Spain opens fraud case on ex-Bankia chief Rato
MADRID, (Reuters) – A Spanish court opened a fraud case yesterday against former executives of state-rescued lender Bankia, including one-time IMF chief Rodrigo Rato, as public rage engulfs a bank which is in line for the biggest share of an EU bailout.
The lawsuit was brought by one of Spain’s smaller political parties and accuses 33 officials including Rato – a former government minister who stood down as Bankia chairman in May – of fraud, price-fixing and falsifying accounts.

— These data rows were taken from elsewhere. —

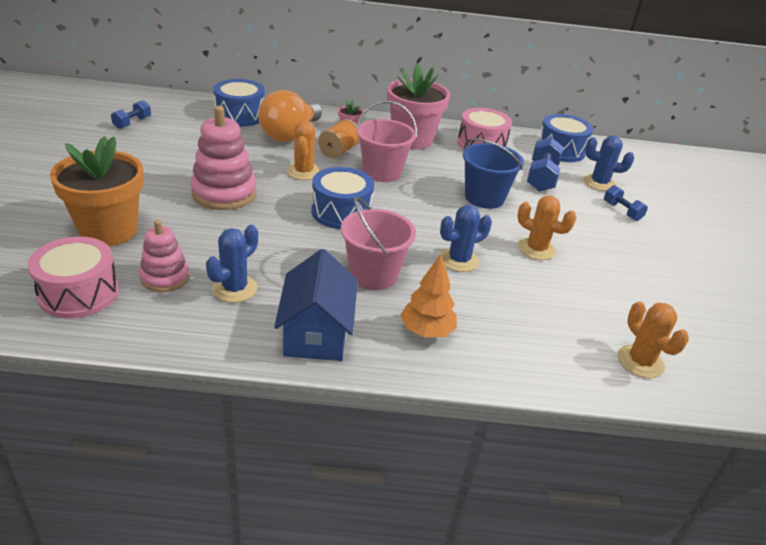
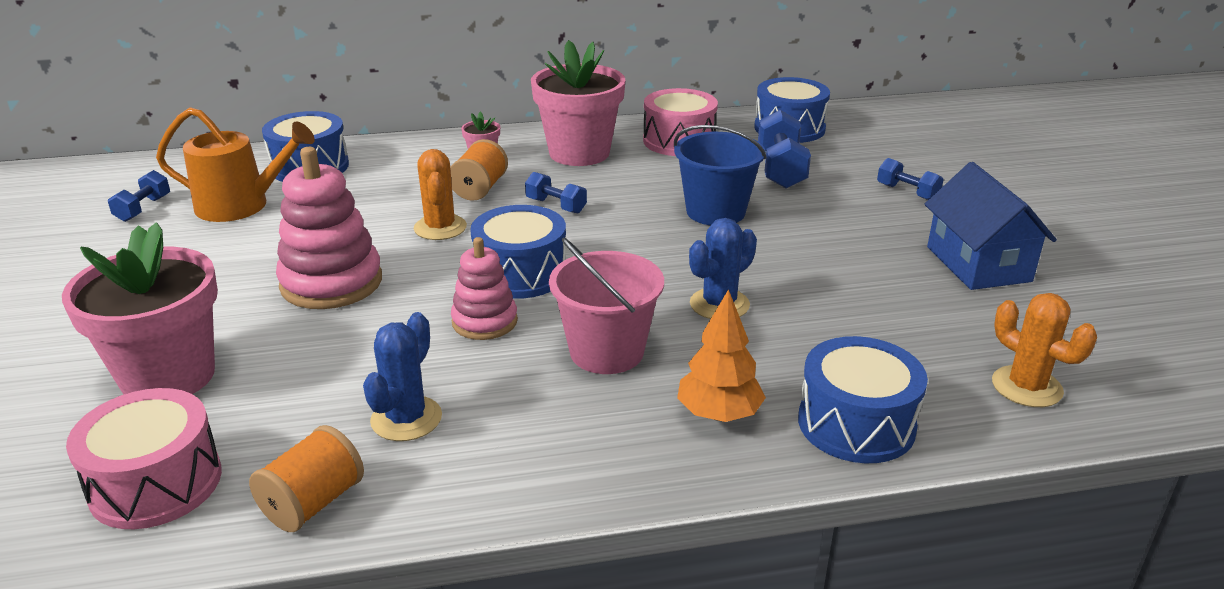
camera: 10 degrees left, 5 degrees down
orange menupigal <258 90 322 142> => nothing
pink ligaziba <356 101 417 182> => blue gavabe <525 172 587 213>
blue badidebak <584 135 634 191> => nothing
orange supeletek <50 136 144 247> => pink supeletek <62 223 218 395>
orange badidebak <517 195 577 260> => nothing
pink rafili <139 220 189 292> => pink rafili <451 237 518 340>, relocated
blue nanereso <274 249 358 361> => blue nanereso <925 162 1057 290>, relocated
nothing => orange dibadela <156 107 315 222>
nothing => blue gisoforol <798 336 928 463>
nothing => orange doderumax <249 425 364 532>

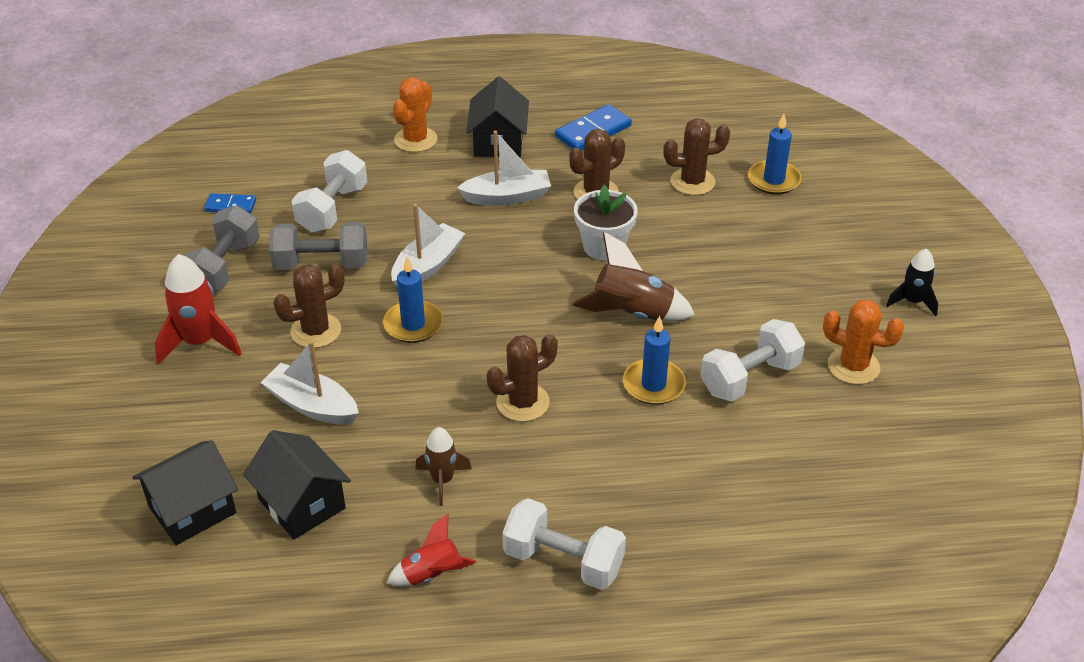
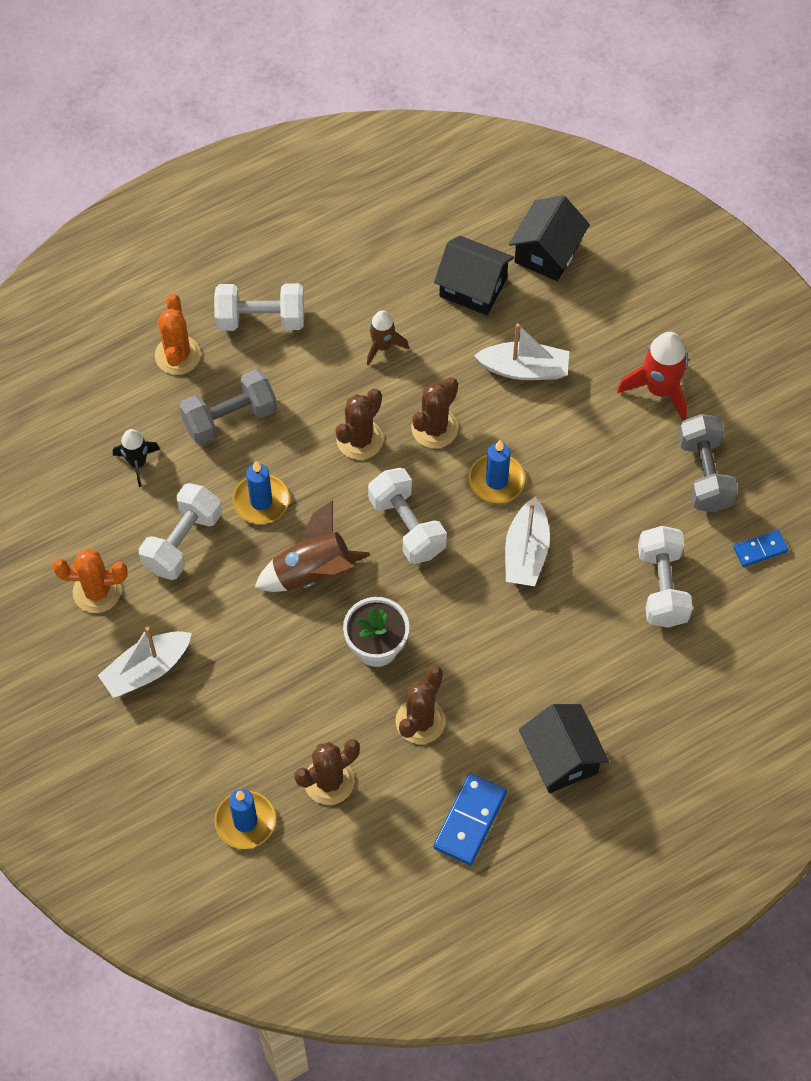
camera: 155 degrees right, 20 degrees up
orange badidebak <393 78 437 152> => orange badidebak <155 294 201 375>, relocated
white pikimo <457 131 551 206> => white pikimo <98 627 192 698>, relocated
grey gavabe <269 222 367 270> => grey gavabe <179 369 277 445>, relocated
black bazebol <886 249 938 316> => black bazebol <113 429 160 487>, relocated
brown badidebak <273 264 345 348> => brown badidebak <411 378 458 448>, relocated
red bazebol <387 514 477 586> => nothing
nothing => white gavabe <368 468 447 564>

Under Spanish law, the crimes carry jail sentences ranging from six months to six years but commentators said that while corporate corruption cases grab the headlines in Spain, they rarely resulted in convictions.
“It will be a long-running, complicated case,” said Pedro Schwartz, economics professor at San Pablo University in Madrid. Spaniards are angry with the political and business elites in general as the government of Prime Minister Mariano Rajoy has imposed austerity policies and had to seek European Union aid to save a series of banks including Bankia from collapse.
Fury is particularly directed at Bankia as hundreds of thousands of small savers were persuaded to buy shares in the lender when it was floated on the stock market in 2011, only to see their investments all but wiped out in less than a year.Protesters have staged street demonstrations in their thousands, banging pots and pans and blowing whistles outside Bankia branches.
“There are many citizens who feel they were hoodwinked,” said Joaquim Bosch, spokesman for judges group ‘Judges for Democracy’. “It’s too early to say whether there were crimes committed or criminal responsibilities, but it calls for a thorough investigation.”